そういうことだから、ご神体を一目見てみたい。見てみたいのだが、具体的な場所はリンにはわからなかった。そもそも、キャットインにたどり着くのだって苦労したのだ。村一帯に吹きすさぶ砂嵐の中では、土地勘のないリンでは迷子になってしまう可能性があった。
「誰かに案内してもらうことは」
「私が案内できればいいのですが、なにぶん年なもので」
「はいはいっ。あたしが案内するわ!」
「サイベが?」
「何よ。不満そうなそうな顔しちゃってさ。あたしだってご神体は見たことあるわよ」
「そりゃあそうだが一人で行ったことはあったか?」
「あったわよ! 去年も一昨年だって!」
「あれだけダメだとキツく言いつけられていたのにか」
「げっ」
「まあいいさ。私は行ってもいいと思っているし、親には言いつけたりはしない」
「よ、よかった」
おじいちゃん大好き、とここぞとばかりに言うサイベに、ズータンはため息をついた。
「こんな孫でよければ……」
「案内と神のことが知れたら誰でもいい」
すっと、リンはサイベを見る。ただサイベの方を向いただけであったが、サイベはもぞもぞと体を揺すった。
「文句があるなら」
「ない」
「そ、そう。ならいいのよ」
「よければ今日中に行きたいが」
「止めといた方が賢明ですぞ。夜は一寸先も見えなくなりますからな」
リンは黙って腰を下ろした。キャットインへと至る道中で、闇夜に行動することがいかに危険で面倒なことか、これでもかと思い知らされていたからだった。
翌日。
日の出とともに、リンとサイベはウルタルクを後にした。二人はリュックサックを背負っている。
「アンタのそれ、大きいわね」
「テントとか寝袋とかを入れているとこのくらいになる」
「テント! それは見てみたいわね」
サイベがねだるが、リンは黙って歩みを進める。昔のテントとは違い、放り投げるだけで設営できたが、収納する際の手間は変わらない。そんなことで時間を浪費したくはなかった。
早く、ご神体を見てみたい。
「どうして、ご神体に興味があるのよ。こう言ったらあれだけど、朽ちた像しかないわよ?」
「それでもいい。何か見つかればそれで」
「何かって何よ」
「…………」
黙りこくるリンに、先を歩いていたサイベが立ち止まる。つられてリンも立ち止まった。
「あのねえ。探してるものが何か知らないけど、それがなんなのか教えてもらわなきゃ探しようがないじゃない」
「別に探してもらいたいわけではない」
「そうですか!」
怒ったように言うと、サイベはドスドスと歩みを再開させる。砂地にできる小さな足跡を見ながら、リンは困惑する。悪気があったわけではなかった。サイベの気持ちが理解できなかっただけだ。
これだから子どもは苦手なんだ。
そうは思いながらも、ご神体のある場所まで案内するのはサイベだ。そのことに文句はない。砂にあしをとられることなく、しっかりと歩く姿を見ていれば、彼女は案内役にふさわしい。
「慣れているのだな」
「ふふん。このあたりはあたしの庭なの。……誰も遊んでくれなかったからじゃないわ」
「何も言っていないが」
「うっさい! さっさと行くわよ」
話によれば、村を出てまっすぐ行った先にご神体が安置された遺跡はある。遺跡は、ご神体が朽ちる前から遺跡であり、昔の人が作り出したご神体を崇めるための神殿ではないかと考えられているとか。

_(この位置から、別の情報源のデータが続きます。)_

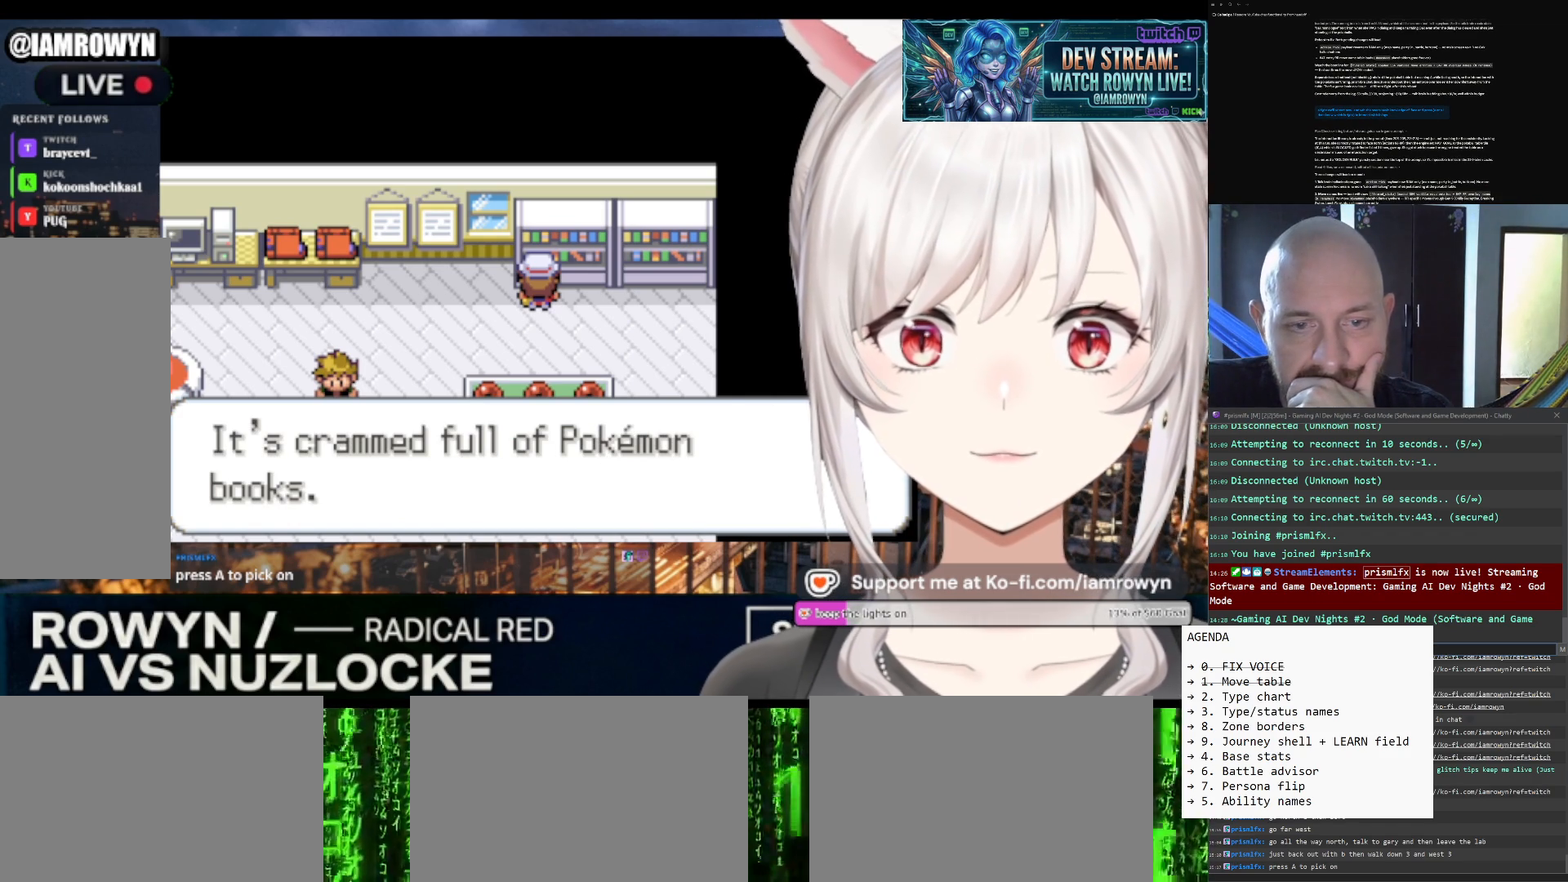
{"buttons": ["DPAD_LEFT"], "events": []}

遺跡は村からも見えたそうだが、行けども行けども見えてこない。絶え間なく吹きすさぶ乾いた風に舞い上げられた赤褐色の砂が、ベールのように覆い隠している。
びゅうびゅうという強風に打たれながら無言で歩く。両者の間で交わされる会話はほとんどない。口を開けば砂が入り込んでくる。ゴーグルがなければ、目を開けていることもできなかっただろう。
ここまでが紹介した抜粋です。